◆ **Task objective**: The entries below must be copied exactly as they are.
+++
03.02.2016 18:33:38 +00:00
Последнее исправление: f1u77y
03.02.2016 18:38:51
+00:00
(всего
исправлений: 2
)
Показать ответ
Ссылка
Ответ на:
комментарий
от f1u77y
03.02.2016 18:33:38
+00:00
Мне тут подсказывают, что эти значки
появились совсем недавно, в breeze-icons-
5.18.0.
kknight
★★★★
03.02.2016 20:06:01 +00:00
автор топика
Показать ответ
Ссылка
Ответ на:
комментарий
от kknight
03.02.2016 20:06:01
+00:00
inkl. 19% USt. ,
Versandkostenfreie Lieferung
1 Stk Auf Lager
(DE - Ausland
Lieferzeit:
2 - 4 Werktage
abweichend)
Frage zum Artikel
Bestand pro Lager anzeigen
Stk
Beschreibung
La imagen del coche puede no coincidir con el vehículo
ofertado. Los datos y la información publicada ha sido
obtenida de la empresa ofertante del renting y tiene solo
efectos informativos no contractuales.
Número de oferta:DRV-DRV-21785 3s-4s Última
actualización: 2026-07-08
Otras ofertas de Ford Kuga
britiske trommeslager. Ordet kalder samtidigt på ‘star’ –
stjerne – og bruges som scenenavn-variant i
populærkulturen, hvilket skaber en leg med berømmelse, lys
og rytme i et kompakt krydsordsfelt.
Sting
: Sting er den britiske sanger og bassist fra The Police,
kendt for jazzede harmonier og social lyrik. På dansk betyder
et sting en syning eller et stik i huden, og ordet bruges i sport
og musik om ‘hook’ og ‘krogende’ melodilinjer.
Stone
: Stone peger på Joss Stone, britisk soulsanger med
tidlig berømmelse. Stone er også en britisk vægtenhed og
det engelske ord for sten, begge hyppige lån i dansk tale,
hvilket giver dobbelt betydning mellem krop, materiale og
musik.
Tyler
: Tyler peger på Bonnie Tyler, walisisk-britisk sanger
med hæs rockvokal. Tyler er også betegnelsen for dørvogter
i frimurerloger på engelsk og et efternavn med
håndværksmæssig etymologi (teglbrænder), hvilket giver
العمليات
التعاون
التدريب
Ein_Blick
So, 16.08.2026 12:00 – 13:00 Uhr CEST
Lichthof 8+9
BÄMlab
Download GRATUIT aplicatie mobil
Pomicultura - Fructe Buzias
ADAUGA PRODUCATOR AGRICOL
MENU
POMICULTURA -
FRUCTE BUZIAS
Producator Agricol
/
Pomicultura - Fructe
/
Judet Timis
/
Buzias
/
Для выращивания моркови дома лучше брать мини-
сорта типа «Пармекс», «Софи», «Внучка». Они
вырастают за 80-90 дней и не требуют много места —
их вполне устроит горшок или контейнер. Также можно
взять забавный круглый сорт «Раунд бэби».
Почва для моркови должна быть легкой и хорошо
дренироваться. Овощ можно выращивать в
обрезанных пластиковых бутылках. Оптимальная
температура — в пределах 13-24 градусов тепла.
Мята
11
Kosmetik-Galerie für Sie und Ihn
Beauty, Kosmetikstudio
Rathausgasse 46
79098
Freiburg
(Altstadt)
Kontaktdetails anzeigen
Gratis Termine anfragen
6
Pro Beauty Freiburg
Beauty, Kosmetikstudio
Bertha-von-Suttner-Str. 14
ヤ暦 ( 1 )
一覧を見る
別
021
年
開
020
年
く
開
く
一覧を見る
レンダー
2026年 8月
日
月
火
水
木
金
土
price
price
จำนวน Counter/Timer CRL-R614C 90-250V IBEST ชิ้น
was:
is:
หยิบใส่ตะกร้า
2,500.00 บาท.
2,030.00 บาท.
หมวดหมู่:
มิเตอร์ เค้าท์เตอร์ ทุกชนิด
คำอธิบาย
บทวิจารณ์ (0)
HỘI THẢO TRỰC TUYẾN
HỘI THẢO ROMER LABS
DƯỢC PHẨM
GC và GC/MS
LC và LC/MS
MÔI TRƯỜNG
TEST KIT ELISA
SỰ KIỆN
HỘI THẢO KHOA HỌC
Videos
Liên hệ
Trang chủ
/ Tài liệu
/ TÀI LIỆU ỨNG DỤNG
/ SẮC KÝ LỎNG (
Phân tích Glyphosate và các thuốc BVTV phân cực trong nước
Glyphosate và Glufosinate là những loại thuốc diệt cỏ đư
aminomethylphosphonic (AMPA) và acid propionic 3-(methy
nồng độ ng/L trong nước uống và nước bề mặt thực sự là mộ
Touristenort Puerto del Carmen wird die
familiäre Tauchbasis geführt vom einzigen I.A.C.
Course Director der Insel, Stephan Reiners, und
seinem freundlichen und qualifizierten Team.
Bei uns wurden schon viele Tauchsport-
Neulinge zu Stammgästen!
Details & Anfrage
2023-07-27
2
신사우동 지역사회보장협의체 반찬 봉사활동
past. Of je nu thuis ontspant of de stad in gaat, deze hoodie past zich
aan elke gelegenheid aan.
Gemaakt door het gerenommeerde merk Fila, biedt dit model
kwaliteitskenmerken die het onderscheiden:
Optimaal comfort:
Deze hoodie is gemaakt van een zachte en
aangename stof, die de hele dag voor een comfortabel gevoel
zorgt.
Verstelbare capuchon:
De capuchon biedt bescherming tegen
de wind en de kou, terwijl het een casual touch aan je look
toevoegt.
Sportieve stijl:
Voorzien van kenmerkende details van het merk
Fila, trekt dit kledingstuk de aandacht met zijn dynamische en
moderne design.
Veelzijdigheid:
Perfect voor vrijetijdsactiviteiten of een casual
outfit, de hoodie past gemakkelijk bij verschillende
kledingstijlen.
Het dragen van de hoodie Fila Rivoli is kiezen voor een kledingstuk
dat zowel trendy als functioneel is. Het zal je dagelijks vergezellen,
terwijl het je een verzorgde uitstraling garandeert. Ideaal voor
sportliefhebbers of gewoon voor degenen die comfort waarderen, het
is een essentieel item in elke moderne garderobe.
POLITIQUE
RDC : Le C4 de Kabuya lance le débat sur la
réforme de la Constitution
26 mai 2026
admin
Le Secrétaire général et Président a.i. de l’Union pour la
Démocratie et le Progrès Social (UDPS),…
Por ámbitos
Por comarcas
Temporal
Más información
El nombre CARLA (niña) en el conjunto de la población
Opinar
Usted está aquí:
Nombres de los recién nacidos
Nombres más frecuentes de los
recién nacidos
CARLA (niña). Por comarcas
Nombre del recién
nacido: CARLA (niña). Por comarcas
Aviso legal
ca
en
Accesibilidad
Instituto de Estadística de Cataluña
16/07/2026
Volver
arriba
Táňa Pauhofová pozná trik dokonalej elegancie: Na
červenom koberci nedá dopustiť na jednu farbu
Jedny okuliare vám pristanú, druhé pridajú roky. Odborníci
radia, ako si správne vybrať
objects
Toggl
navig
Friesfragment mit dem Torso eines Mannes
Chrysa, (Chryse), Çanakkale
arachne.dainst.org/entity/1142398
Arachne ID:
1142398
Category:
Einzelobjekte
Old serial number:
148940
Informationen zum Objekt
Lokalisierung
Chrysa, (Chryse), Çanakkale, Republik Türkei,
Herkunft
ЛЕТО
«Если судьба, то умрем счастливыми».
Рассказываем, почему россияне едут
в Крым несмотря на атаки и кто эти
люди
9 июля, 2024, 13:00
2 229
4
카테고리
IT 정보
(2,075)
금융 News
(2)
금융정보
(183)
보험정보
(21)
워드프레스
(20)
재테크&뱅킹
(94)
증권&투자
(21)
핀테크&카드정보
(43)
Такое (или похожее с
+++
◆ **Result of the exercise**:
03.02.2016 18:33:38 +00:00
Последнее исправление: f1u77y
03.02.2016 18:38:51
+00:00
(всего
исправлений: 2
)
Показать ответ
Ссылка
Ответ на:
комментарий
от f1u77y
03.02.2016 18:33:38
+00:00
Мне тут подсказывают, что эти значки
появились совсем недавно, в breeze-icons-
5.18.0.
kknight
★★★★
03.02.2016 20:06:01 +00:00
автор топика
Показать ответ
Ссылка
Ответ на:
комментарий
от kknight
03.02.2016 20:06:01
+00:00
inkl. 19% USt. ,
Versandkostenfreie Lieferung
1 Stk Auf Lager
(DE - Ausland
Lieferzeit:
2 - 4 Werktage
abweichend)
Frage zum Artikel
Bestand pro Lager anzeigen
Stk
Beschreibung
La imagen del coche puede no coincidir con el vehículo
ofertado. Los datos y la información publicada ha sido
obtenida de la empresa ofertante del renting y tiene solo
efectos informativos no contractuales.
Número de oferta:DRV-DRV-21785 3s-4s Última
actualización: 2026-07-08
Otras ofertas de Ford Kuga
britiske trommeslager. Ordet kalder samtidigt på ‘star’ –
stjerne – og bruges som scenenavn-variant i
populærkulturen, hvilket skaber en leg med berømmelse, lys
og rytme i et kompakt krydsordsfelt.
Sting
: Sting er den britiske sanger og bassist fra The Police,
kendt for jazzede harmonier og social lyrik. På dansk betyder
et sting en syning eller et stik i huden, og ordet bruges i sport
og musik om ‘hook’ og ‘krogende’ melodilinjer.
Stone
: Stone peger på Joss Stone, britisk soulsanger med
tidlig berømmelse. Stone er også en britisk vægtenhed og
det engelske ord for sten, begge hyppige lån i dansk tale,
hvilket giver dobbelt betydning mellem krop, materiale og
musik.
Tyler
: Tyler peger på Bonnie Tyler, walisisk-britisk sanger
med hæs rockvokal. Tyler er også betegnelsen for dørvogter
i frimurerloger på engelsk og et efternavn med
håndværksmæssig etymologi (teglbrænder), hvilket giver
العمليات
التعاون
التدريب
Ein_Blick
So, 16.08.2026 12:00 – 13:00 Uhr CEST
Lichthof 8+9
BÄMlab
Download GRATUIT aplicatie mobil
Pomicultura - Fructe Buzias
ADAUGA PRODUCATOR AGRICOL
MENU
POMICULTURA -
FRUCTE BUZIAS
Producator Agricol
/
Pomicultura - Fructe
/
Judet Timis
/
Buzias
/
Для выращивания моркови дома лучше брать мини-
сорта типа «Пармекс», «Софи», «Внучка». Они
вырастают за 80-90 дней и не требуют много места —
их вполне устроит горшок или контейнер. Также можно
взять забавный круглый сорт «Раунд бэби».
Почва для моркови должна быть легкой и хорошо
дренироваться. Овощ можно выращивать в
обрезанных пластиковых бутылках. Оптимальная
температура — в пределах 13-24 градусов тепла.
Мята
11
Kosmetik-Galerie für Sie und Ihn
Beauty, Kosmetikstudio
Rathausgasse 46
79098
Freiburg
(Altstadt)
Kontaktdetails anzeigen
Gratis Termine anfragen
6
Pro Beauty Freiburg
Beauty, Kosmetikstudio
Bertha-von-Suttner-Str. 14
ヤ暦 ( 1 )
一覧を見る
別
021
年
開
020
年
く
開
く
一覧を見る
レンダー
2026年 8月
日
月
火
水
木
金
土
price
price
จำนวน Counter/Timer CRL-R614C 90-250V IBEST ชิ้น
was:
is:
หยิบใส่ตะกร้า
2,500.00 บาท.
2,030.00 บาท.
หมวดหมู่:
มิเตอร์ เค้าท์เตอร์ ทุกชนิด
คำอธิบาย
บทวิจารณ์ (0)
HỘI THẢO TRỰC TUYẾN
HỘI THẢO ROMER LABS
DƯỢC PHẨM
GC và GC/MS
LC và LC/MS
MÔI TRƯỜNG
TEST KIT ELISA
SỰ KIỆN
HỘI THẢO KHOA HỌC
Videos
Liên hệ
Trang chủ
/ Tài liệu
/ TÀI LIỆU ỨNG DỤNG
/ SẮC KÝ LỎNG (
Phân tích Glyphosate và các thuốc BVTV phân cực trong nước
Glyphosate và Glufosinate là những loại thuốc diệt cỏ đư
aminomethylphosphonic (AMPA) và acid propionic 3-(methy
nồng độ ng/L trong nước uống và nước bề mặt thực sự là mộ
Touristenort Puerto del Carmen wird die
familiäre Tauchbasis geführt vom einzigen I.A.C.
Course Director der Insel, Stephan Reiners, und
seinem freundlichen und qualifizierten Team.
Bei uns wurden schon viele Tauchsport-
Neulinge zu Stammgästen!
Details & Anfrage
2023-07-27
2
신사우동 지역사회보장협의체 반찬 봉사활동
past. Of je nu thuis ontspant of de stad in gaat, deze hoodie past zich
aan elke gelegenheid aan.
Gemaakt door het gerenommeerde merk Fila, biedt dit model
kwaliteitskenmerken die het onderscheiden:
Optimaal comfort:
Deze hoodie is gemaakt van een zachte en
aangename stof, die de hele dag voor een comfortabel gevoel
zorgt.
Verstelbare capuchon:
De capuchon biedt bescherming tegen
de wind en de kou, terwijl het een casual touch aan je look
toevoegt.
Sportieve stijl:
Voorzien van kenmerkende details van het merk
Fila, trekt dit kledingstuk de aandacht met zijn dynamische en
moderne design.
Veelzijdigheid:
Perfect voor vrijetijdsactiviteiten of een casual
outfit, de hoodie past gemakkelijk bij verschillende
kledingstijlen.
Het dragen van de hoodie Fila Rivoli is kiezen voor een kledingstuk
dat zowel trendy als functioneel is. Het zal je dagelijks vergezellen,
terwijl het je een verzorgde uitstraling garandeert. Ideaal voor
sportliefhebbers of gewoon voor degenen die comfort waarderen, het
is een essentieel item in elke moderne garderobe.
POLITIQUE
RDC : Le C4 de Kabuya lance le débat sur la
réforme de la Constitution
26 mai 2026
admin
Le Secrétaire général et Président a.i. de l’Union pour la
Démocratie et le Progrès Social (UDPS),…
Por ámbitos
Por comarcas
Temporal
Más información
El nombre CARLA (niña) en el conjunto de la población
Opinar
Usted está aquí:
Nombres de los recién nacidos
Nombres más frecuentes de los
recién nacidos
CARLA (niña). Por comarcas
Nombre del recién
nacido: CARLA (niña). Por comarcas
Aviso legal
ca
en
Accesibilidad
Instituto de Estadística de Cataluña
16/07/2026
Volver
arriba
Táňa Pauhofová pozná trik dokonalej elegancie: Na
červenom koberci nedá dopustiť na jednu farbu
Jedny okuliare vám pristanú, druhé pridajú roky. Odborníci
radia, ako si správne vybrať
objects
Toggl
navig
Friesfragment mit dem Torso eines Mannes
Chrysa, (Chryse), Çanakkale
arachne.dainst.org/entity/1142398
Arachne ID:
1142398
Category:
Einzelobjekte
Old serial number:
148940
Informationen zum Objekt
Lokalisierung
Chrysa, (Chryse), Çanakkale, Republik Türkei,
Herkunft
ЛЕТО
«Если судьба, то умрем счастливыми».
Рассказываем, почему россияне едут
в Крым несмотря на атаки и кто эти
люди
9 июля, 2024, 13:00
2 229
4
카테고리
IT 정보
(2,075)
금융 News
(2)
금융정보
(183)
보험정보
(21)
워드프레스
(20)
재테크&뱅킹
(94)
증권&투자
(21)
핀테크&카드정보
(43)
Такое (или похожее с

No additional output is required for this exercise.